__Textauszug__.

>>>

Mittwoch, 23. Juni 2010

Worldleadership und Kunst auf der Toilette

Ich betrete das Regent Berlin. Hinter dem Desk adrett gekleideten Rezeptionistinnen mit blondierten Pferdeschwänzen. Vor der Tür fahren schwarze S-Klasse Hybrid Mercedes mit verdunkelten Rückbankfenstern und Frankfurter Nummer vor. Herren in dunkelblauen Anzügen steigen aus. Die Fahrer öffnen den Kofferraum, damit der Concierge an das Gepäck kann.Die Rezeptionistin reißt ihre blauen Augen auf (schöner Kontrast zu den Platinhaaren). Sie schüttelt den Kopf. "Nein, Noldes haben wir nicht im Hotel." Sie macht ein Gesicht als höre sie den Namen Nolde zum ersten Mal, ein abseitiger norddeutscher Maler des frühen 20. Jahrhunderts, naja. Sie fasst sich. Sie plappert drauflos (ok, an dieser Stelle bin ich ein klitzekleines bisschen frauenfeindlich. Schreiben Sie mir, wenn Sie wollen). "Sie können unser Special erwerben, eine Suite für zwei Nächte, einen Besuch in der Nolde Stiftung Seebühl und zwei Tage die Benutzung eines Bentleys inklusive Picknickkorb, einer Flasche Champagner für 2500 Euro." Ich schüttle den Kopf. Ich zucke mit den Schultern. Was soll ich mit einem Bentley? Ich will Nolde! Enttäuscht gehe ich an den in der Halle herumstehenden Teilnehmern der Deutsche Bank Conference on Global Leadership vorbei. (War es nicht die Deutsche Bank, die Übernahmegerüchte entgültig zum Schweigen gebracht hat, indem sie riesige Bündel Subprime Papiere kurz vor der Finanzkriese an andere verkauft hatte?) Ich betrete die Toilettenräume. Ja, es sind RÄUME! Ein Foyer, ein Vorraum, die Toilettenkabinen, alle gediegen ausgestattet wie die Halle (Holztäfelung, Stuckdecke etc.) Ich zucke zurück. An den Wänden hängen handkolorierte Stiche des 18. Jahrhundert, die Ansichten Deutscher Landschaften. Ich vergesse, weshalb ich die Räumlichkeiten aufsuche. Ich schaue mir die Landschaftsbilder an. Sie sind sehenswert, Kleinode. Landschaften, die vielleicht englische Reisende auf ihrer Grand Tour gesehen haben. Also, wenn Sie das Regent besuchen, unbedingt die Toilettenräume aufsuchen! Es lohnt sich.

<<<

__Bereitgestellte Daten__.
>>>

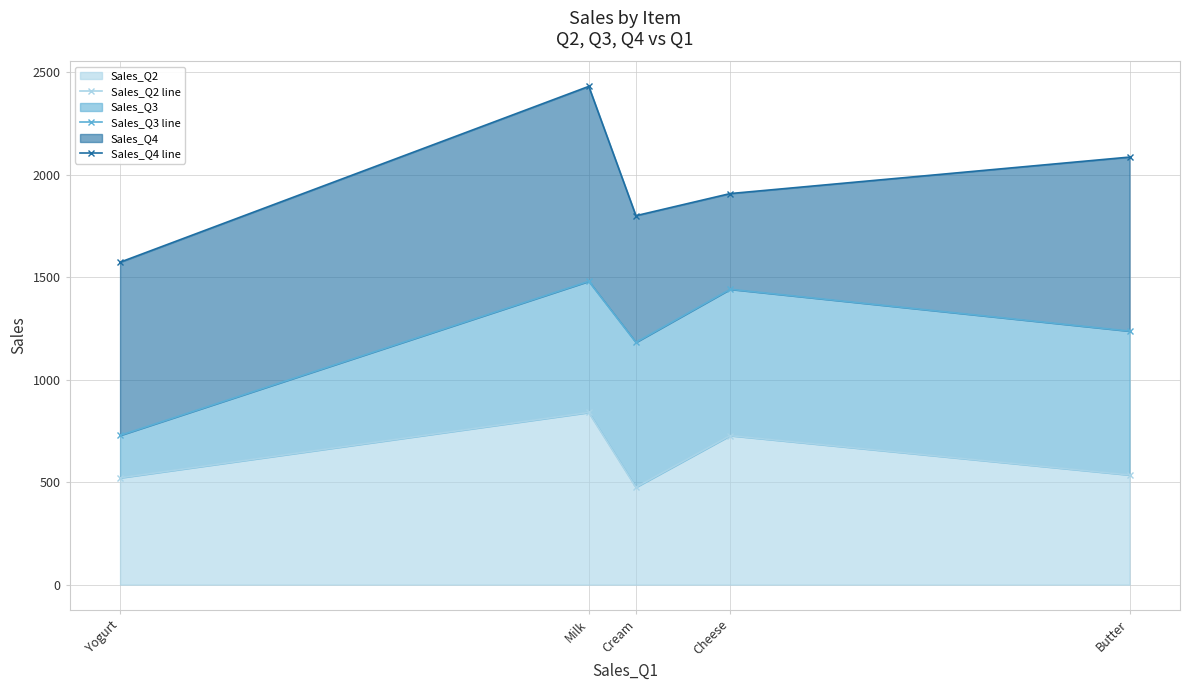

True or false: Sales_Q4 line and Sales_Q2 line cross at least once.

False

<<<

__Aufgabe__. Schreib den Textauszug über den Besuch im Regent Berlin nach seinem letzten Satz weiter. Die Zeilen spielen hierbei keine Rolle.

__Erwartete Ausgabe__.
Hotel Regent Berlin
Charlottenstr. 49
10117 Berlin
www.theregentberlin.com

Joas Sebastian Nebe

3 Kommentare:

Jens hat gesagt…

..und welche Relevanz genau haben nun Haar- und Augenfarbe der Hotelmitarbeiterin, solange sie einem 5-Sterne Haus angemessen- "adrett" war?? Dass die Gäste aus Hybrid-Autos steigen spricht ja durchaus für deren Umweltverständnis. Ich finde den Beitrag ehrlich gesagt nicht frauenfeindlich sondern (gelinde gesagt) unsachlich und etwas inhaltslos. Wobei der Hinweis auf die luxuriösen Badezimmer ganz dienlich ist. Danke dafür.

André Debus hat gesagt…

Sie hat doch Augen- und Haarfarbe? Die kann man genauso beschreiben wie alles andere. Vielleicht einen Ziegelstein vor dem Haus. Oder einem nichtvorhandenen Nolde. Wobei man tatsächlich vielen Hotels vorwerfen kann dass sie keinen Nolde besitzen.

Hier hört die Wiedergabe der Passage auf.